* _Exercise_:
Edit the rows below so that each "common name" reads "vernacular name" and nothing else changes. Omit the pictures.

* _Items_:

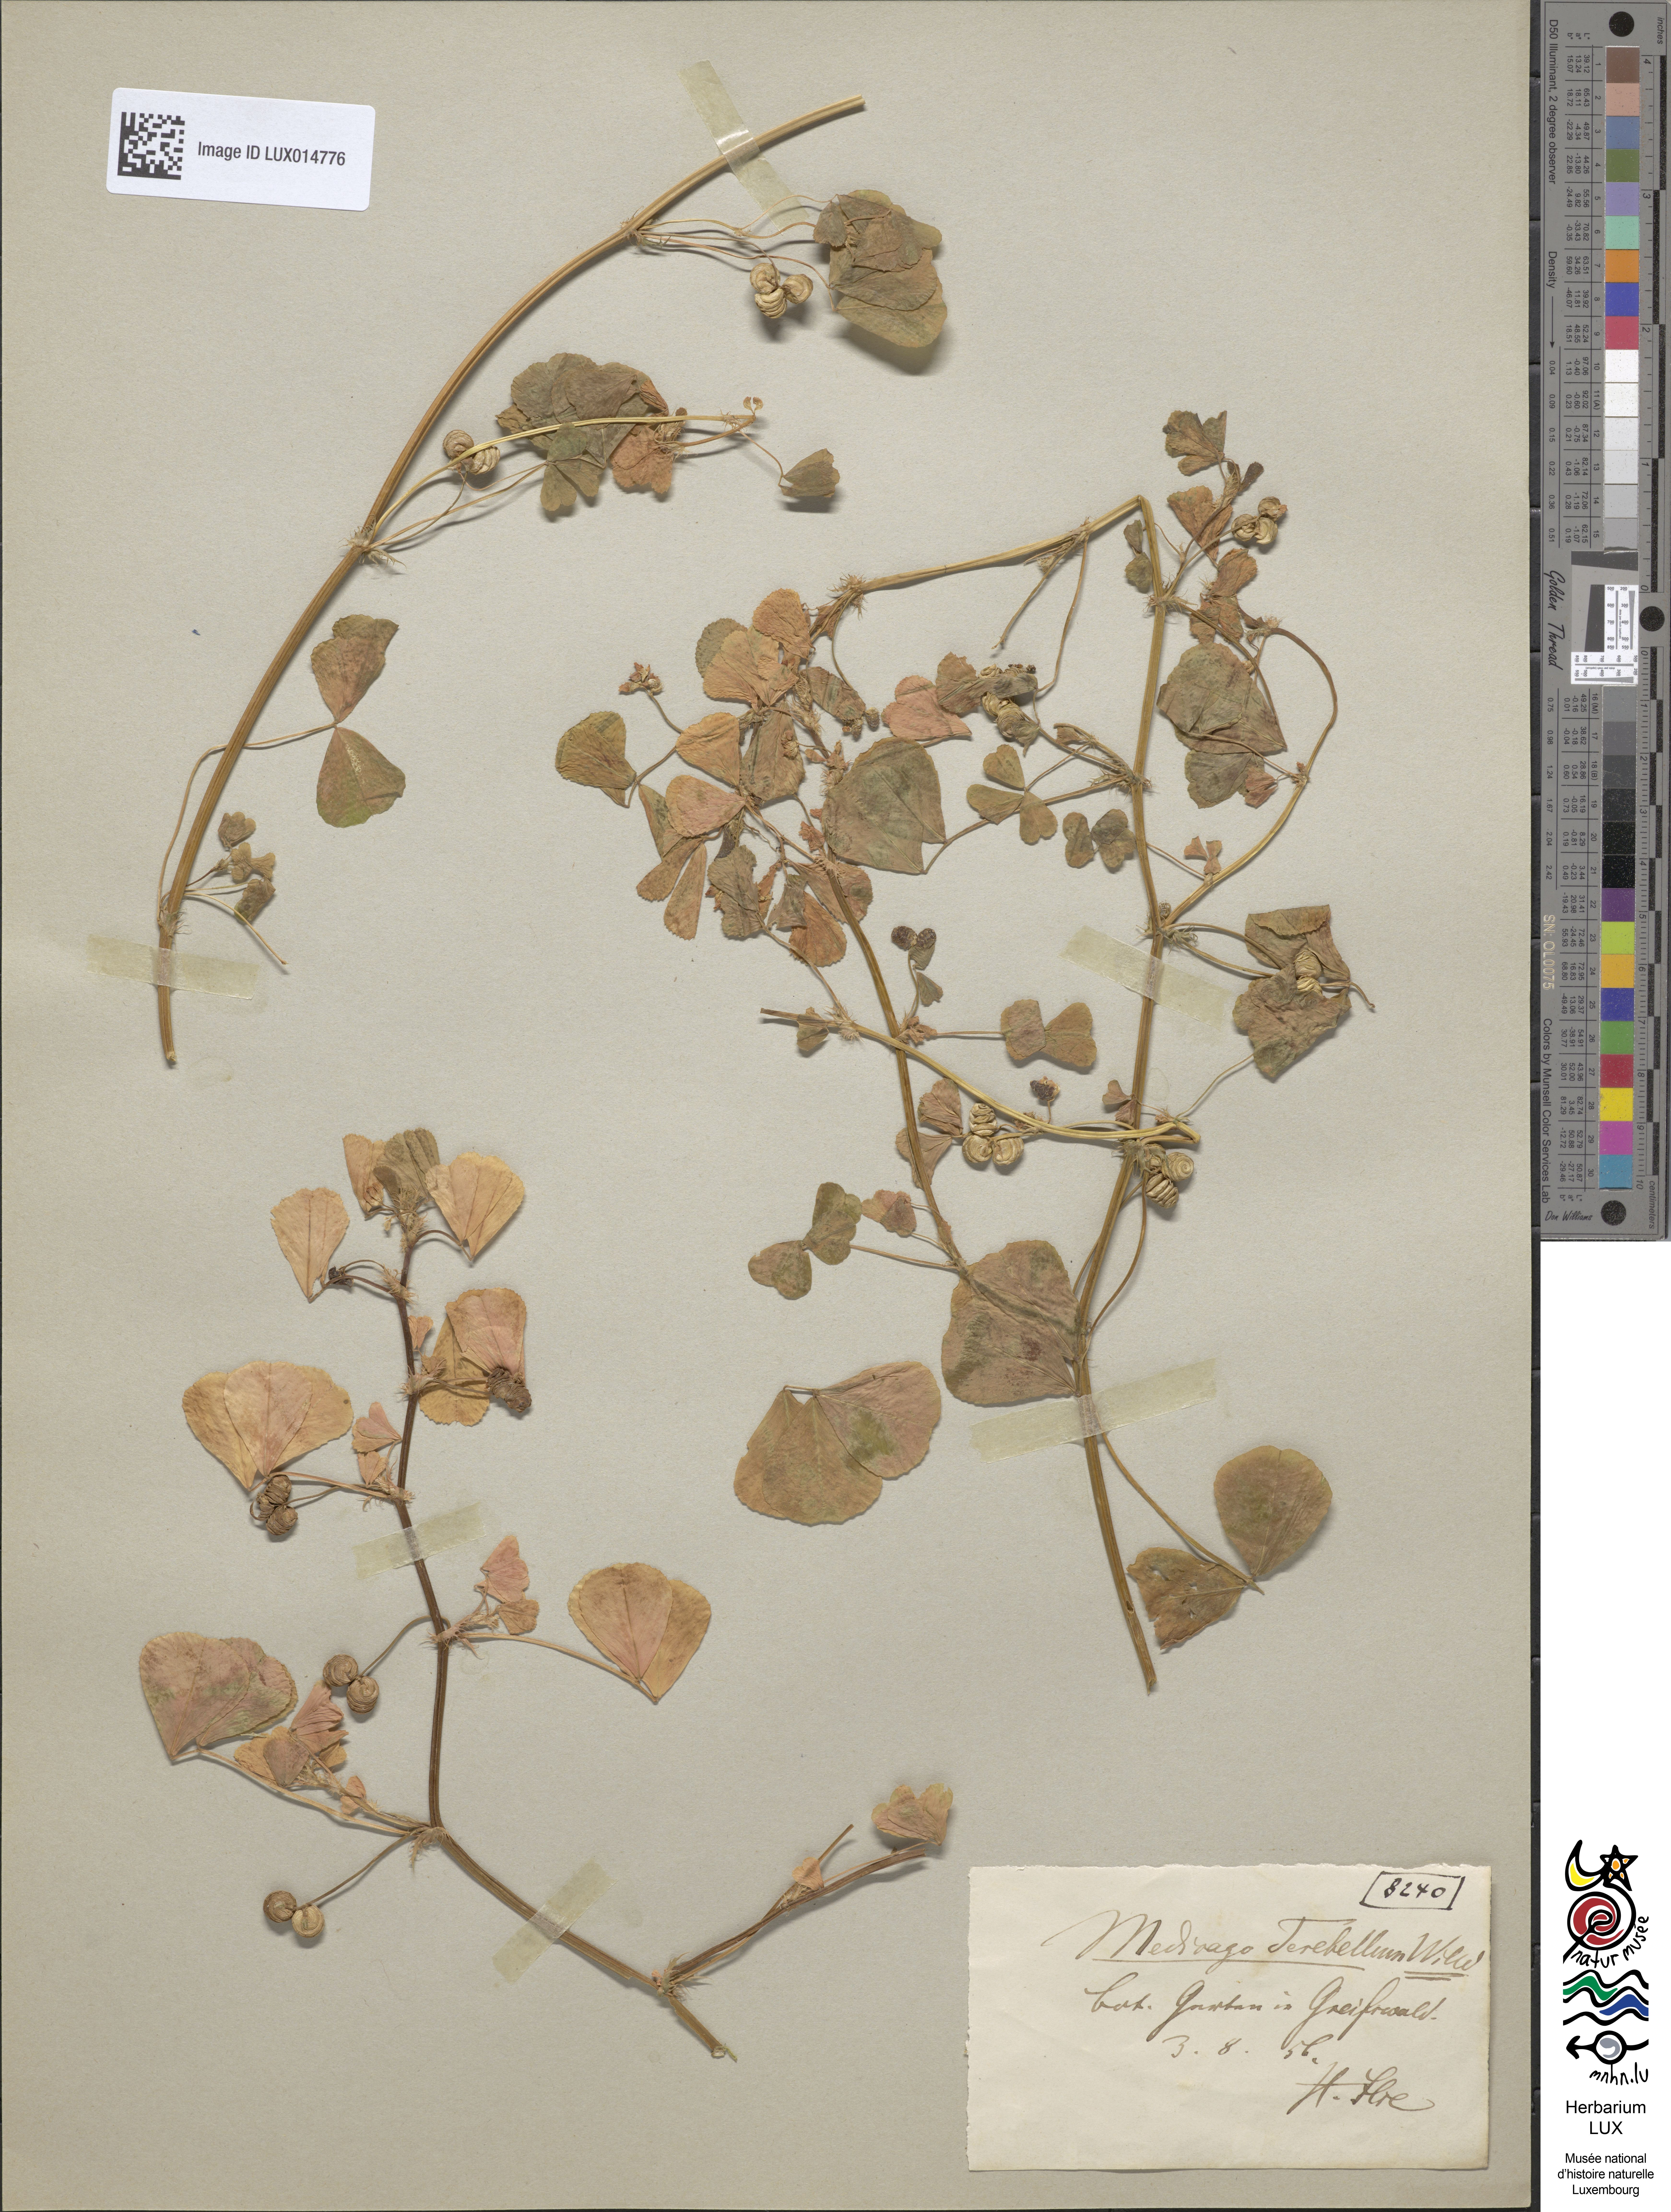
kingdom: Plantae
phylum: Tracheophyta
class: Magnoliopsida
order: Fabales
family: Fabaceae
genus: Medicago
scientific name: Medicago polymorpha
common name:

* _Answer below_:
kingdom: Plantae
phylum: Tracheophyta
class: Magnoliopsida
order: Fabales
family: Fabaceae
genus: Medicago
scientific name: Medicago polymorpha
vernacular name:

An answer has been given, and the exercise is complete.